:: Explore the material ::
a) In the essay about the preacher's son, where was the narrator's bus headed in winter?
b) From the essay about the preacher's son, reproduce word for word the part that opens with the words containing "The only boy" and closes with "love with me.".

:: Given text ::
■ ■ ■

The only boy who could ever reach me (and all the rest of them)

He always was the kind of boy that Dusty Springfield ought to sing about; the son of a preacher man, gentle and sweet with a hint of wicked. I loved him in that aching, desperate way teenage girls do. I wrote poems, lived to hear him play guitar, clung to his image with wanton abandon. I kissed him in the backseat as our friends drove, held his hand as we ran through dirty festival grounds and tangled up together in stacks of straw. I fawned, and pined, and waited for him to fall in love with me.

He didn’t.

Somehow he never knew. Maybe that’s why we remained friends. Tangentially: the love that filled the room when we got together could suffocate you, but we didn’t get together that often, keeping up with each other through word of mouth, pictures on the internet, that special metaphysical gravity that you develop with the people you love when you’re young. Miles, states, coasts apart, we continued to orbit each other and the sun of a shared history. Then, something shifted. We aligned again.

Summertime, he came through my town for seven hours: ready, set, go. Lord, I’d missed him. Stealing kisses from me on the slide.

Winter found me on a bus headed toward Baltimore and familiar arms. Taking time to make time. Twirl me, I said before I came. Show me your city.

Teach me again is what I meant.

■ ■ ■

:: Entries provided ::
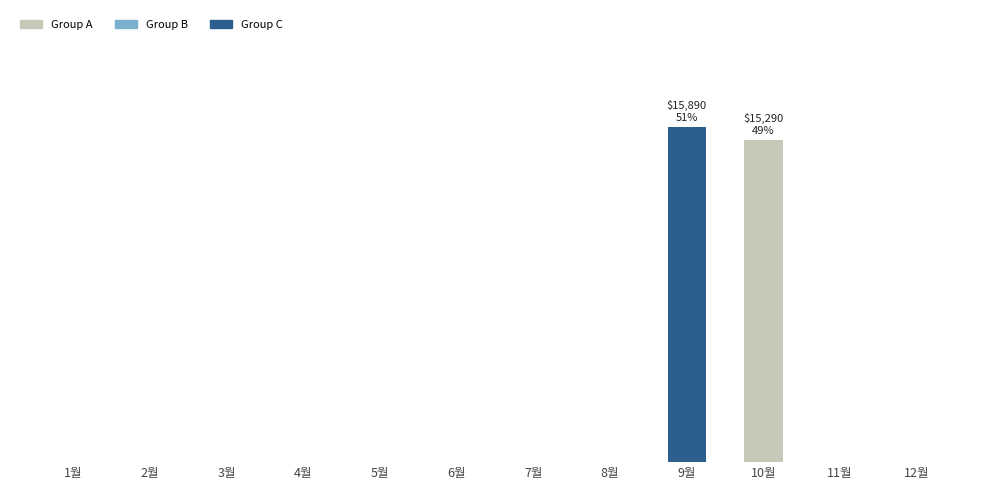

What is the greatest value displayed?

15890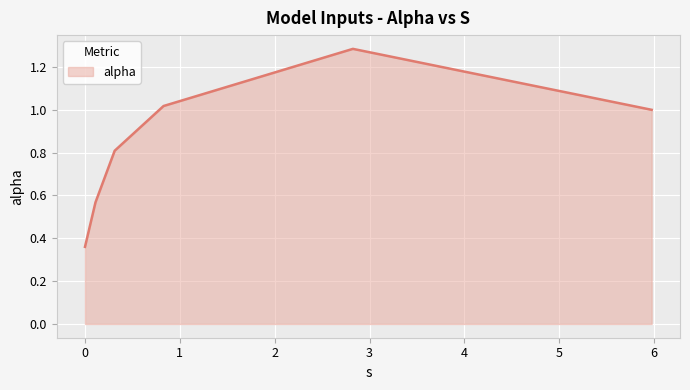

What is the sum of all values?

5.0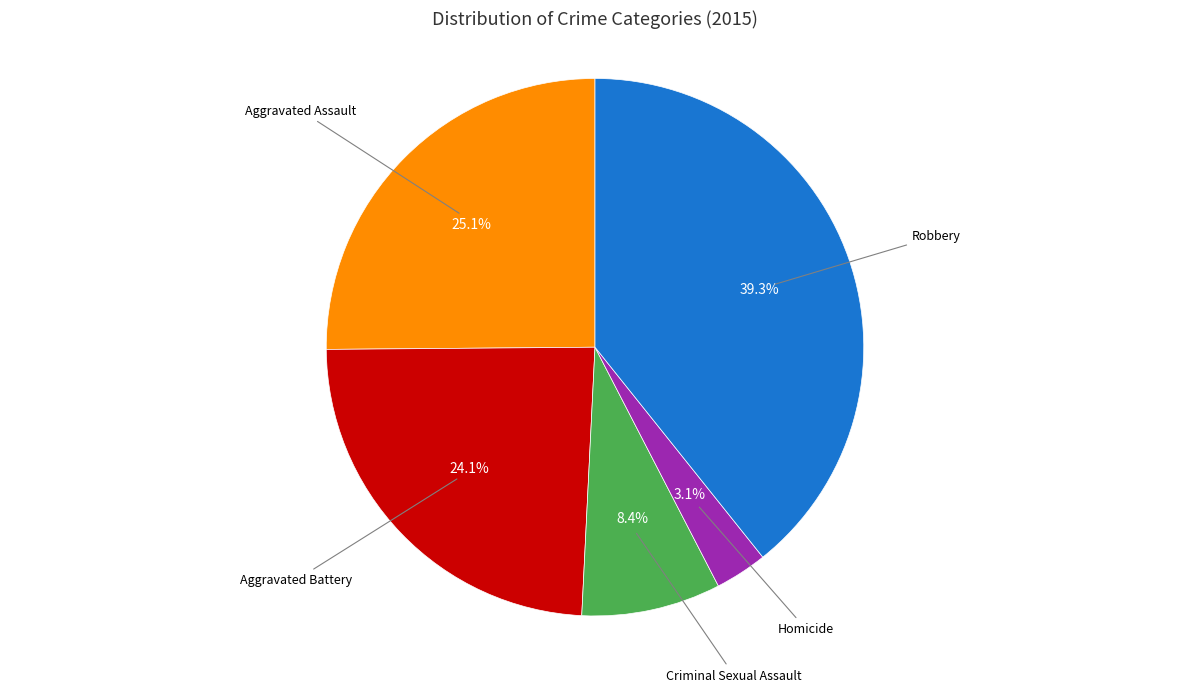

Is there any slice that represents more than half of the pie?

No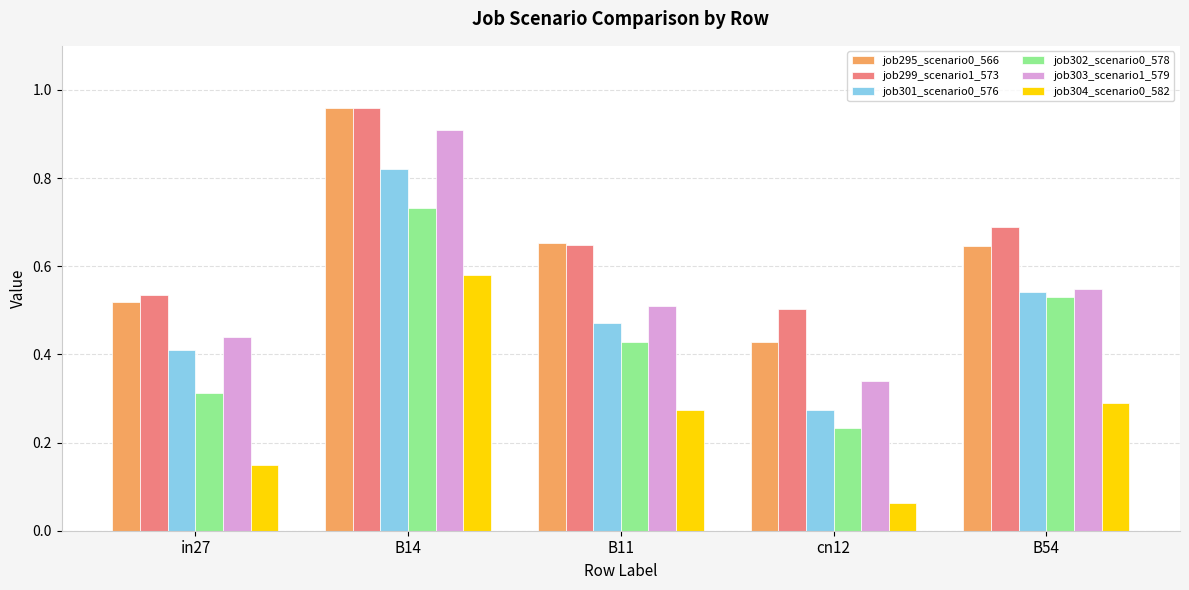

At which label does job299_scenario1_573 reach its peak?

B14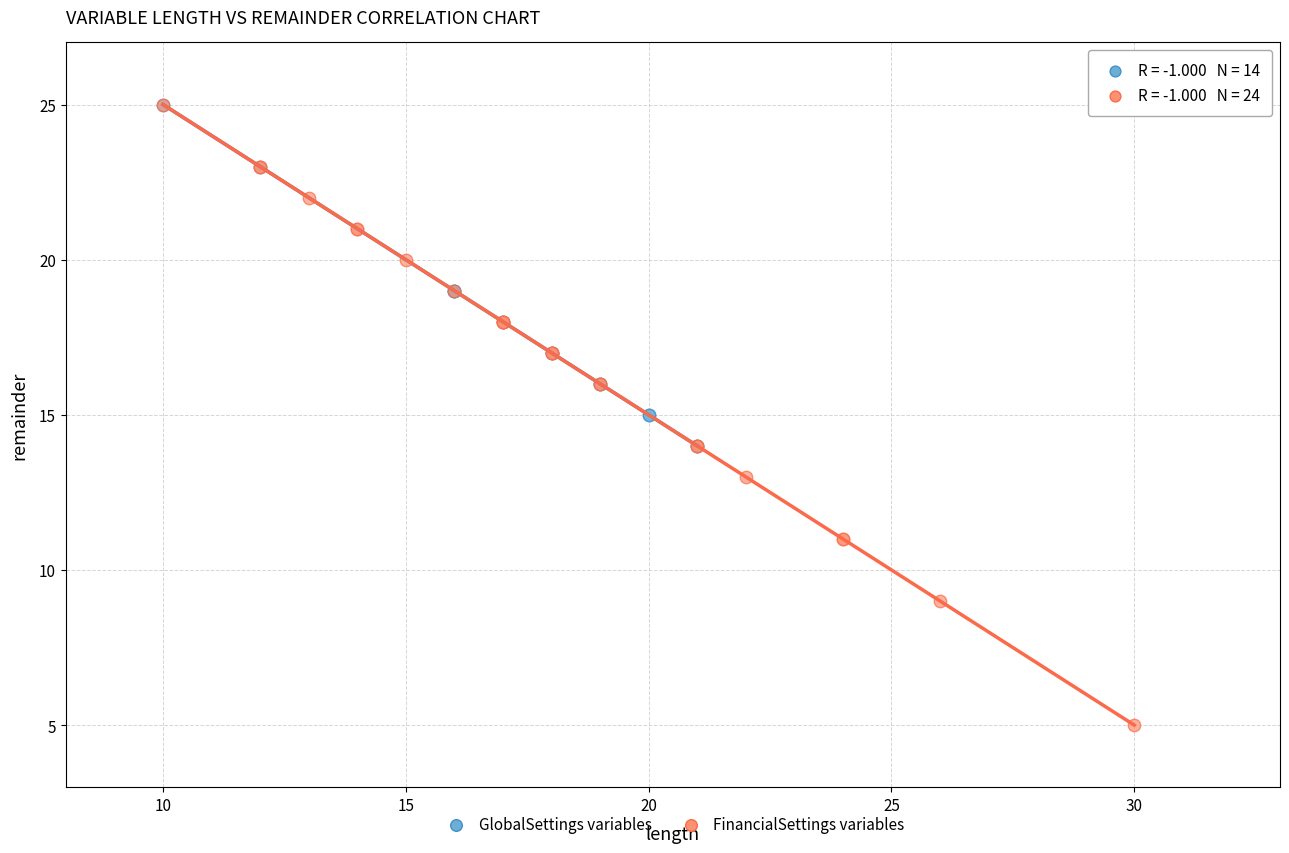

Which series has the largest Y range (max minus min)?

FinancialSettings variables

■ ■ ■

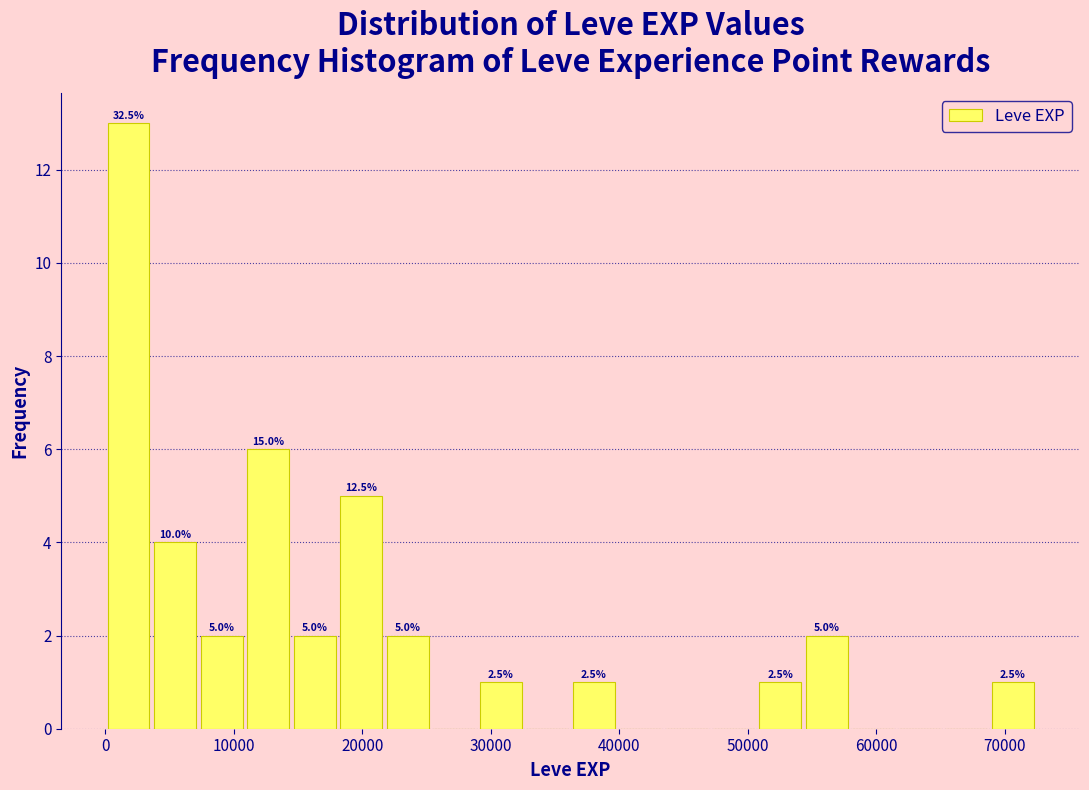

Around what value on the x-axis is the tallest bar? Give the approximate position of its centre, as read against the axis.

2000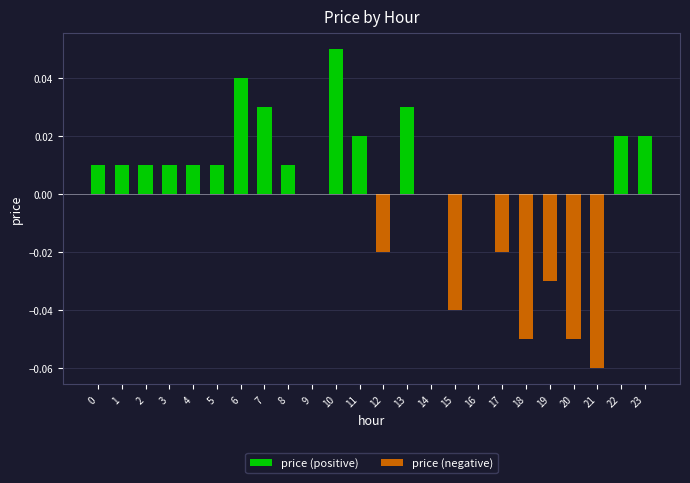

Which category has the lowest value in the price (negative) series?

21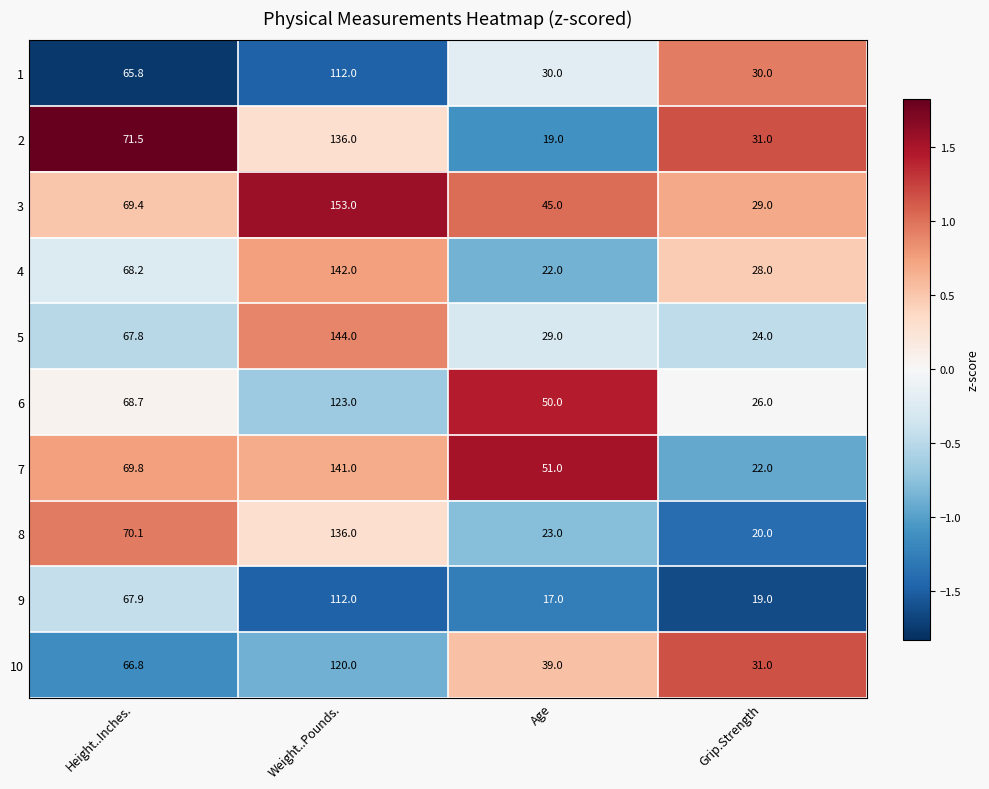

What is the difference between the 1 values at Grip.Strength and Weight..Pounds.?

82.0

■ ■ ■

:: Results of the tasks ::
a) Toward Baltimore.

b)
The only boy who could ever reach me (and all the rest of them)

He always was the kind of boy that Dusty Springfield ought to sing about; the son of a preacher man, gentle and sweet with a hint of wicked. I loved him in that aching, desperate way teenage girls do. I wrote poems, lived to hear him play guitar, clung to his image with wanton abandon. I kissed him in the backseat as our friends drove, held his hand as we ran through dirty festival grounds and tangled up together in stacks of straw. I fawned, and pined, and waited for him to fall in love with me.